Учителем рисования был Каракалпаков, человек с трагической судьбой, соученик Карла Брюллова по Академии художеств, изгнанный из нее до окончания курса, и это обстоятельство порою дает основания для многочисленных домыслов по поводу федотовского пути. Кто знает, что это был за человек, художник, учитель, и не стоит романтизировать ситуацию: скорее всего, перед Федотовым явился не вдохновенный проповедник искусства, подсказавший мальчику его призвание и связавший его с Брюлловым, как это порою толкуется, но сломленный человек, на все махнувший рукой, и тем более на ораву мальчишек, которых он был вынужден обучать рисованию и которых, быть может, едва был в состоянии отличить друг от друга. Во всяком случае, Федотова, отмеченного при выпуске в рисовании «ленивым», он явно не отличил. Да и сам Федотов не поминал его ни словом, будто не было Каракалпакова и его уроков, а кто же способен забыть про первого учителя, наставившего на стезю? Бесспорно, не такой человек, как Федотов.
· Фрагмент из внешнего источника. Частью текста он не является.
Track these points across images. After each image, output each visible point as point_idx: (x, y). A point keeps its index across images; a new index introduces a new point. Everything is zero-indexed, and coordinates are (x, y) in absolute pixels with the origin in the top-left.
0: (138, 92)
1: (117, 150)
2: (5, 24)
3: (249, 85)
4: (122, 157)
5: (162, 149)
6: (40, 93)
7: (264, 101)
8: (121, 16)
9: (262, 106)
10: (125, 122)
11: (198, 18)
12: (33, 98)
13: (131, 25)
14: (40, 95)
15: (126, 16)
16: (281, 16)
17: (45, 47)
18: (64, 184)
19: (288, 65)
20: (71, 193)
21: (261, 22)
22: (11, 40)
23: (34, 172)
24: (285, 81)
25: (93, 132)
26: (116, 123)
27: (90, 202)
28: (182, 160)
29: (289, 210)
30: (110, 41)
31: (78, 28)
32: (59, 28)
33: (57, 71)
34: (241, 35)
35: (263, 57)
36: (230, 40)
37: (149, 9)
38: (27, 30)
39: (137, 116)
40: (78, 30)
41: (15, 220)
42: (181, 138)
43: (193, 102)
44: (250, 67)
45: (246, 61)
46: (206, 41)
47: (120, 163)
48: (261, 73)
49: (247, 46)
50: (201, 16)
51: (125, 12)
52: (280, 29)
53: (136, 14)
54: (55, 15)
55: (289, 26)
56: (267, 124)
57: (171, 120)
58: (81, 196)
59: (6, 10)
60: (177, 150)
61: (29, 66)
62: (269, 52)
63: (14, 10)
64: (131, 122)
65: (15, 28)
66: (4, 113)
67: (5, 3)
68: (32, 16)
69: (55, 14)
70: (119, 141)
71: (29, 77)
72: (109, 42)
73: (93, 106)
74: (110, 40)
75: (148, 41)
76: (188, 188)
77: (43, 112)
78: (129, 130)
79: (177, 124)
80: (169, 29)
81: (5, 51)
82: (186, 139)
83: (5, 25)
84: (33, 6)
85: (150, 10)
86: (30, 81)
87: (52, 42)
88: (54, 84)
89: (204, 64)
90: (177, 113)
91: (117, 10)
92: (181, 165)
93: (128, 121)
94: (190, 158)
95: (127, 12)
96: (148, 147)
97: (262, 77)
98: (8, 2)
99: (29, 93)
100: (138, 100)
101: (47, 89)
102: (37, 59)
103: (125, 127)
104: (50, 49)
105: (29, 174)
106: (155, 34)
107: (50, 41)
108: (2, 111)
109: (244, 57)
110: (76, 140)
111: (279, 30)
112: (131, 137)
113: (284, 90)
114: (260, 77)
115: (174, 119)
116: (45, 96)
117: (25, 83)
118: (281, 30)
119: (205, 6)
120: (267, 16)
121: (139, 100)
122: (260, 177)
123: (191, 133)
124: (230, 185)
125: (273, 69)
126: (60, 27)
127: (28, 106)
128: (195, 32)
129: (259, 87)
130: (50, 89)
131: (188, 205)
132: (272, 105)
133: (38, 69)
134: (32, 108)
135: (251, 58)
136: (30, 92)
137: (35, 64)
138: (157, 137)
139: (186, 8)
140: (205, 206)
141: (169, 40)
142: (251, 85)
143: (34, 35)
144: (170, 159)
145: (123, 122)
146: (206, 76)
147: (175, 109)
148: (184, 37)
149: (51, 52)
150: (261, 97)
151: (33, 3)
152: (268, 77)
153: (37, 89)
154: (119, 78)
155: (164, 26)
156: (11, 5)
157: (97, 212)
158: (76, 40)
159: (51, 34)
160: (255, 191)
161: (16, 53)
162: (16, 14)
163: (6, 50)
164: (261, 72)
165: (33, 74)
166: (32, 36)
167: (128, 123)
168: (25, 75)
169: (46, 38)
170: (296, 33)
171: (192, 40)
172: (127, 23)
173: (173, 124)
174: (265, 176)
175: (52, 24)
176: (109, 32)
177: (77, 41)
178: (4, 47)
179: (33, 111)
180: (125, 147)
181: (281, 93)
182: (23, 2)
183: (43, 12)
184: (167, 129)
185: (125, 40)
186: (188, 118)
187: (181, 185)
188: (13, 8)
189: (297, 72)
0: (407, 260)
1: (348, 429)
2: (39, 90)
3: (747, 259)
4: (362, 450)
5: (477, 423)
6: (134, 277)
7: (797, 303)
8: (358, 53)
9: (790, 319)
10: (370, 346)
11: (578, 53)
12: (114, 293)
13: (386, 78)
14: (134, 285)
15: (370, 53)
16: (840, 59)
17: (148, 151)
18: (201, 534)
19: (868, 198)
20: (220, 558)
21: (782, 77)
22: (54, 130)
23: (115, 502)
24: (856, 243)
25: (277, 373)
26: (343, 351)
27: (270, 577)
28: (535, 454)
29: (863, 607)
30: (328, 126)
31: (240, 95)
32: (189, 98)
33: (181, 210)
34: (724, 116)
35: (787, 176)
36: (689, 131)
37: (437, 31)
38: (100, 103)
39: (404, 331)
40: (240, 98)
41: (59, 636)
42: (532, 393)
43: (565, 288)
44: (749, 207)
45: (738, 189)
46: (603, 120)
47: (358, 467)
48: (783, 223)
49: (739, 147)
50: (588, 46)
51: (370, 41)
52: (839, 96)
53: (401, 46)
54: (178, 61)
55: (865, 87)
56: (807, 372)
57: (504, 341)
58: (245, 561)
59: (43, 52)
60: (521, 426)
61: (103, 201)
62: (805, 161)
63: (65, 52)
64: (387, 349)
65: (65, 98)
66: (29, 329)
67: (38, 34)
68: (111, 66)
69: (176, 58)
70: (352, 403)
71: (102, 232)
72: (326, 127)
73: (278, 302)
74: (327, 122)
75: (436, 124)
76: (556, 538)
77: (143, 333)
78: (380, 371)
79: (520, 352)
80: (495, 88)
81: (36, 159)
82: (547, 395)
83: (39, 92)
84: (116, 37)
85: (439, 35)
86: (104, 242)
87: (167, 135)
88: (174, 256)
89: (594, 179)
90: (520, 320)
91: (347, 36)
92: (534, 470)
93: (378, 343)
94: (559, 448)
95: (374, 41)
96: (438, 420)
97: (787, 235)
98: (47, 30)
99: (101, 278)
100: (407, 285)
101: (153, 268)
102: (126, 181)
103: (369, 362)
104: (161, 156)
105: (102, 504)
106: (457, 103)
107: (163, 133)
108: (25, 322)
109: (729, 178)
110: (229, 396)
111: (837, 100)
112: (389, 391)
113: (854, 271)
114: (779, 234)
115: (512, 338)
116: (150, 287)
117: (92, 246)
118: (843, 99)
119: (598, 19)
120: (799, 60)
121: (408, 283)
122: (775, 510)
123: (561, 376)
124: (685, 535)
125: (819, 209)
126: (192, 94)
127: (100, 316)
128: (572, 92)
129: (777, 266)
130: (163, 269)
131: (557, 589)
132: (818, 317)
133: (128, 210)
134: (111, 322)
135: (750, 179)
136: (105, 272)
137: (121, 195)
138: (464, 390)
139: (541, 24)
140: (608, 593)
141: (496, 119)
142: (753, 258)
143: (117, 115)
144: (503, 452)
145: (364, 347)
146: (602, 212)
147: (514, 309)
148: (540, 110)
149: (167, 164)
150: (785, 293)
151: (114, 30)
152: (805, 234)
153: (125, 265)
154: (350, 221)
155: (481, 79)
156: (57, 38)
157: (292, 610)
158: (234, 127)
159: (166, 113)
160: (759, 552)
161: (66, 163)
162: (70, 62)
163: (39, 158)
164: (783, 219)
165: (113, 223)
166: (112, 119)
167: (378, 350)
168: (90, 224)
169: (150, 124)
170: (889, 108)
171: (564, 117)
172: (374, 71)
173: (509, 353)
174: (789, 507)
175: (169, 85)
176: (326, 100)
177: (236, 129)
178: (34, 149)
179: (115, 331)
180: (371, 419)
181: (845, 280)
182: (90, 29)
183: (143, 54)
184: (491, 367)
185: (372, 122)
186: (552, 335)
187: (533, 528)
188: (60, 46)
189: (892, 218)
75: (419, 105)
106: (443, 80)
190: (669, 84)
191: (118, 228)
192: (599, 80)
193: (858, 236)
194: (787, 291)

Не в нем, в горемыке Каракалпакове, который кончил совсем худо (после корпуса он служил ламповщиком в театре), было дело, не в его уроках, о которых мы тоже ничего не знаем — были ли они хороши или из рук вон плохи. Самый неловкий учитель окажется полезен, когда в нем есть надобность. Самые скучные уроки рисования, построенные по тогдашней достаточно бездушной методе срисовывания, покажутся увлекательны, когда они открывают путь к желаемому. И в каждом сухом слове и совете откроются светлые истины, если их жаждет душа. Но желаемого еще не было.
Да, блистал Федотов и как карикатурист, и как портретист, и как дорисовщик чужих чертежей. Но во всем этом пока лишь безотчетно обнаруживала себя природная одаренность, которая еще не осознала себя ни как одаренность, ни тем более как призвание, не обнаружилась в тяге к творчеству, не стала потребностью, страстью. Может быть — и к лучшему?
«Никто, к счастью, не обратил внимания на духовную жизнь маленького Федотова, никто не постарался направить его наблюдения на “путь истинный”, сейчас же подчинить их патентованной школе, — обмолвился Александр Бенуа об этом. — Казалось бы, какая обстановка менее подходила для развития художественной способности, нежели казенщина и дисциплина военного училища. Но на деле вышло наоборот, и, вероятно, не случайно… Очевидно, в этих заведениях слишком много обращали внимания на шагистику и ружистику, на внешний лоск, мундир и выправку, чтобы уследить еще за духовным и умственным развитием, которое было предоставлено воле Божьей».